Many of the most portentous plot points that have happened this half-season, like Sherry freeing Daryl and escaping herself, or Ezekiel finally deciding to join the Alexandrians, or Sasha’s suicide run, have been narrated by the characters afterward when they could have made for compelling moments of drama if actually depicted. The show’s handling of them has contributed to the overall feeling of ambivalence and lethargy.

In other words, you can’t make a satisfying series out of listless human drama that’s occasionally punctuated by visually experimental zombie action. And you certainly shouldn’t spend an entire season building up to a battle everyone knows is coming, only to ultimately defer it to Season 8. You’d think the show had learned its lesson about the dangers of delaying satisfaction by now.

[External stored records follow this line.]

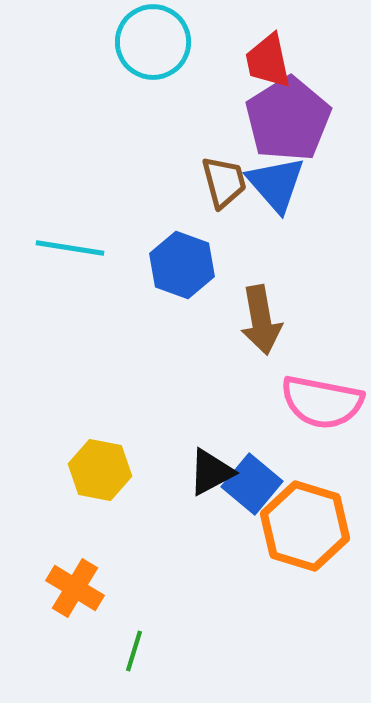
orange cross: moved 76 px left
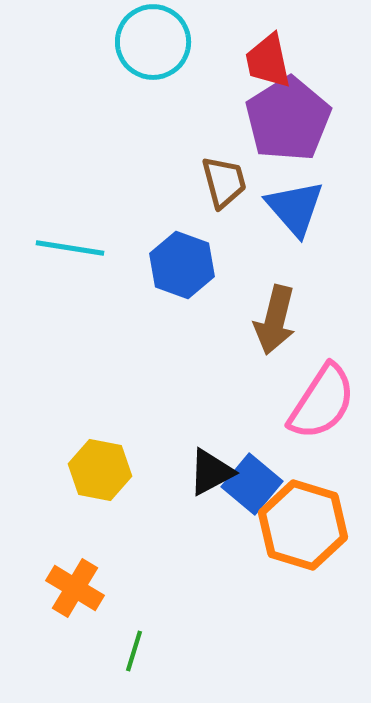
blue triangle: moved 19 px right, 24 px down
brown arrow: moved 14 px right; rotated 24 degrees clockwise
pink semicircle: rotated 68 degrees counterclockwise
orange hexagon: moved 2 px left, 1 px up
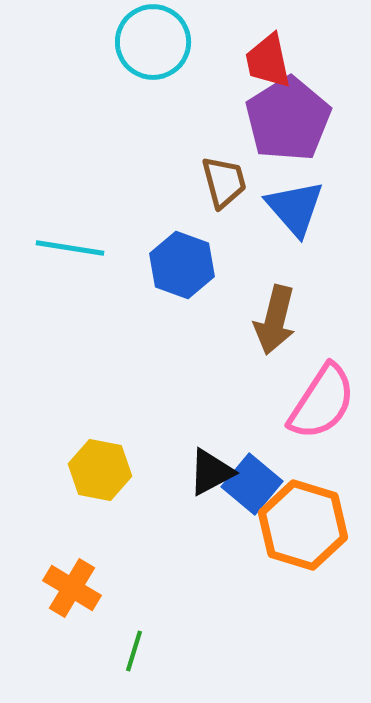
orange cross: moved 3 px left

But what’s to be done, really? The Walking Dead is still one of TV’s most popular series, meaning that this hollowed-out version of the original show is still working for plenty of people. And those ratings imply that even if the creators themselves thought it was time for Rick and the rest to hang up their hats, the show would almost certainly keep shuffling along. Will The Walking Dead learn its lesson in Season 8, and turn its focus back to the characters that once made the show’s grisly premise work? It seems unlikely. Instead, we may continue to see this reanimated version of a once-lively thing shuffle and groan its way onto the Sunday-night schedule for several more years to come.